Originally, settlers in and around Regina thought of Wascana Creek in practical terms. The creek was first dammed in 1883, creating the reservoir now known as Wascana Lake. The reservoir provided the settlememt with the only substantial body of water for 40 miles, and was used primarily for watering stock and domestic household uses. In the late 1890s the CPR laid one of the first pipe lines connecting the reservoir to its yards to provide water for its steam engines. In 1914 Wascana Lake was put to a new use. The city built a power plant on the north shore of the lake (east of Broad Street) and used the water for cooling the turbines which produced power and light for the citizens of Regina.

It was not long after the reservoir was created that people began to realize the economic opportunities it afforded. Very early water began to be hauled to Regina and sold for domestic use at the price of fifty cents a barrel. In 1906 James Grassick started the Capital Ice Company. It cut and sold an average of 10,000 tons of ice each year until 1950.

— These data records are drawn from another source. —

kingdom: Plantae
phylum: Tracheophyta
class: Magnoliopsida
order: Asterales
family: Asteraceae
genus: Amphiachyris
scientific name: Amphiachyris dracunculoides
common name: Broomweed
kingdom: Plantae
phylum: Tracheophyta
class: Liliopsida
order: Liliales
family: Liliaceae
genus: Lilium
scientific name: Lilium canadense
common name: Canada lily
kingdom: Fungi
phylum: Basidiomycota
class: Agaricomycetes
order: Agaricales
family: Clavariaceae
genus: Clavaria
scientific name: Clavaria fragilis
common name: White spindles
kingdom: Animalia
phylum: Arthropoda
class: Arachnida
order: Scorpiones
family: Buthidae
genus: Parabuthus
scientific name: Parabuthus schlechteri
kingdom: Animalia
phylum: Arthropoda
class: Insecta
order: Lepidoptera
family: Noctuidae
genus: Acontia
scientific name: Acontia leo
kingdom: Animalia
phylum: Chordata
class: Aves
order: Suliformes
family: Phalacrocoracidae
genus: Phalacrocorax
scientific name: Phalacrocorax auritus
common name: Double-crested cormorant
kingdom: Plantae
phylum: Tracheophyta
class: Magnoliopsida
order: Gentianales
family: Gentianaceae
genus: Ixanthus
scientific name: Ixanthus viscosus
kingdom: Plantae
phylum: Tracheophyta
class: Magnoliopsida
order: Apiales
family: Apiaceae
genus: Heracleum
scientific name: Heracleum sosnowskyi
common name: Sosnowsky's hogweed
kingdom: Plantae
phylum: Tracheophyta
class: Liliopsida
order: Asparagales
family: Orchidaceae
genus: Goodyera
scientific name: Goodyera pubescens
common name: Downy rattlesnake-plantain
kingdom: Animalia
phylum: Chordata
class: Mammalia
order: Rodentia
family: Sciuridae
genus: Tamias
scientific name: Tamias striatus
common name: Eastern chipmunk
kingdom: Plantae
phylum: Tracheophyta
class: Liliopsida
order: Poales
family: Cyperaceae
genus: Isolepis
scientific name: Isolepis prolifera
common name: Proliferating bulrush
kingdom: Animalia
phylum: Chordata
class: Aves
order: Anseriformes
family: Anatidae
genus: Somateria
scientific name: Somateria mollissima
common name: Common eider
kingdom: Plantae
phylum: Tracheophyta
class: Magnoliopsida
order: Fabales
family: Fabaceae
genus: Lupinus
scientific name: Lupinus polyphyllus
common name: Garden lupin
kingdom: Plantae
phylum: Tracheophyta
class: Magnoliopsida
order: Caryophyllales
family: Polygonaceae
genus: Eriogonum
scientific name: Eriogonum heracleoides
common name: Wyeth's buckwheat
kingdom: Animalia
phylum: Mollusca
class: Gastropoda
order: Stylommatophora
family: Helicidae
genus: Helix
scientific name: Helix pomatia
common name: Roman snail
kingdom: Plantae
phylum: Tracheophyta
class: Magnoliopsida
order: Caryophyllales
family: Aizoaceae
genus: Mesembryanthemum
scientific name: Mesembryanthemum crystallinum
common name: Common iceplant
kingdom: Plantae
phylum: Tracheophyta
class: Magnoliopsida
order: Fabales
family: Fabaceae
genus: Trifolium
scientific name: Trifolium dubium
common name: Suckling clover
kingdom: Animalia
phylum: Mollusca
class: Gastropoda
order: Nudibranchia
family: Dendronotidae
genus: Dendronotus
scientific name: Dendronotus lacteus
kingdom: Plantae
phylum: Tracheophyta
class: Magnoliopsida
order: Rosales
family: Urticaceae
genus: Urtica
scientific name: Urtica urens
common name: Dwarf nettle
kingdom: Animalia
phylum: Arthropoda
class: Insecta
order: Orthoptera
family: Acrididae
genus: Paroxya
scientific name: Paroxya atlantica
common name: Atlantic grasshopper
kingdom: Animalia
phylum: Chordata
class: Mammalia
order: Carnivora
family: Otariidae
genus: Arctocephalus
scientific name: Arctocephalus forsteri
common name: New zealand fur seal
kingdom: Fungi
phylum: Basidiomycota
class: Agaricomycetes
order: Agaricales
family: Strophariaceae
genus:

Not all uses of the lake were practical or economical. On May 24, 1884, one year after the reservoir was created boat races were held to celebrate the Queen's birthday. During the summers to follow swimming, boating, and canoeing became popular recreational outings, while the grounds along the shore line became pleasant picnic sites. The Regina Boat Club was established on the lake in 1907, and added a great deal to social the life of the city. When the cold wind blew in and the lake froze, snowshoeing, skiing, tobogganing, and skating took over the recreational scene.